***** 阅读材料

目录
基本介绍
算法思想:
实例:
⛅思路分析:
总结:
代码实现:
算法性能分析
时间复杂度
空间复杂度
稳定性
选择排序(select sorting)也属于内部排序法,是从待排序的数据中,按指定的规则选出某一元素,再按照规定交换位置后达到排序的目的。
每一次从待排序的数据元素中选出最小(或最大)的一个元素,将元素存放在序列的起始位置(即与待排序列的第一个元素的位置进行交换)。然后再从剩余的未排序元素中寻找最小(或最大)的元素,然后存放在已排序序列的末尾。以此类推,直到将待排序的元素全部排完。
原始数组:[101 , 34 , 119 , 1]
第一趟排序:从4个元素里面找到最小的,与第1个元素进行交换,将最小元素存放在起始位置
排序后为:1,34 , 119 , 101
第二趟排序:从剩下的3个元素里面找到最小的,与待排序列的第1个元素进行交换,将最小元素存放在已经排好序的序列尾部。
排序后为: 1, 34 , 119 , 101
第三趟排序:从剩下的2个元素里面找最小的,与待排序列的第1个元素进行交换
排序后为:1,34 , 101 , 139
- 先假定当前这个数是最小数
- 和后面的每个数进行比较,如果发现有比它更小的数,就重新确定最小数,并得到下标
- 当遍历完数组之后,就会得到本轮最小数及其下标
- 进行交换
public class SelectSort {
public static void main(String[] args) {
int[]arr={101,34,119,1};
selectSort(arr);
}
public static void selectSort(int[]arr) {
//安全监测
if (arr == null || arr.length == 1) {
return;
}
for (int count = 0; count < arr.length - 1; count++) {
int minIndex = count;
int min = arr[count];
for (int i = minIndex + 1; i < arr.length; i++) {
if (min > arr[i]) {//说明假定的最小值并不是最小
min = arr[i];//重置min
minIndex = i;//重置minIndex
}
}
//进行交换,将最小值放在序列前
if (minIndex!=count) {
arr[minIndex] = arr[count];
arr[count] = min;
}
System.out.println("第"+(count+1)+"轮后:" + Arrays.toString(arr));
}
}
运行结果:
最优时间复杂度、最坏时间复杂度、平均时间复杂度都是O(n^2),因为无论你是否完全有序,还是完全逆序,都需要找出后边的最小值进行替换。
相比较冒泡排序,每次比较后,只更新最小值的下标,每轮循环值最多只做一次值交换。时间上得到了很大的提升。但是也是使用了双层循环,时间复杂度和冒泡排序的一样。
空间复杂度为O(1)
选择排序是不稳定的排序算法。
举个例子:
例如数组:[ 5 , 8 , 5 , 2 ,]
使用选择排序算法第一次找到的最小元素是2,与第一个位置的元素5进行交换,那此时第一个5和中间的5顺序就发生了变化,因此不稳定。

**********

### 题目要求:
请根据这篇介绍选择排序的文章,写出选择排序的空间复杂度。

***** 输入数据

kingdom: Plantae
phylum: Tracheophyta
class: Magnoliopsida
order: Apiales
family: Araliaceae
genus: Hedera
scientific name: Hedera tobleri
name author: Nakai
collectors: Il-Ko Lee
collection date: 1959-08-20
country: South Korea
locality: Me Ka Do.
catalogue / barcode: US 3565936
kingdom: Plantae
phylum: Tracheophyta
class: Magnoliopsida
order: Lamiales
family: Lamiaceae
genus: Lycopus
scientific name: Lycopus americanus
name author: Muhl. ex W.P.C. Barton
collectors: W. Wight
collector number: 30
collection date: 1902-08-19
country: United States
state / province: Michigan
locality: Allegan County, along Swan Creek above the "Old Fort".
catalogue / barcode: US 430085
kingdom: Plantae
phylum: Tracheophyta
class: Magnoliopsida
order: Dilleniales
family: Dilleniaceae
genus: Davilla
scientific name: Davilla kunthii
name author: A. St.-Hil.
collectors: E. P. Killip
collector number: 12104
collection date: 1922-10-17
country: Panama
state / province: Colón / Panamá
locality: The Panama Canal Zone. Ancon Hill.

**********

### 参考解答:
选择排序的空间复杂度为O(1)。